The foreign minister described the three agents as a < i>exceptional teamand promised to work intensively with them in view of the next hearings in the case in The Hague, which will be from December 5 to 9.
“It is a good day for Colombia, a a good day for the raizales, a good day for the nation,” Leyva said at the press conference at the end of the event. The official warned the Court in The Hague that “it will have a thousand eyes on it” while it makes this decision, and that an adverse ruling against the Colombians could have repercussions of a global nature.
The foreign minister is aware that the diplomatic situation is tense, but he maintained that a fishing agreement with the Daniel Ortega regime “cannot be made with a submachine gun in hand.”
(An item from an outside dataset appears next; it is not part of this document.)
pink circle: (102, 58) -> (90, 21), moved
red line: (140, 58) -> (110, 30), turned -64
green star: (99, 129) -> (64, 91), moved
Likewise, the two questions on which they will have to prepare the defense were socialized. One of them says: according to customary international law, can a State extend its right to a continental shelf beyond 200 nautical miles from the baseline from which the territorial sea is measured, within 200 nautical miles of another State? ?
The other question asks: what are the criteria, according to customary international law, to determine the limit of a continental shelf beyond 200 nautical miles from the baseline Where is the territorial sea measured from? Do paragraphs 2 to 6 of article 76 of the United Nations Convention on the Law of the Sea reflect what customary international law says?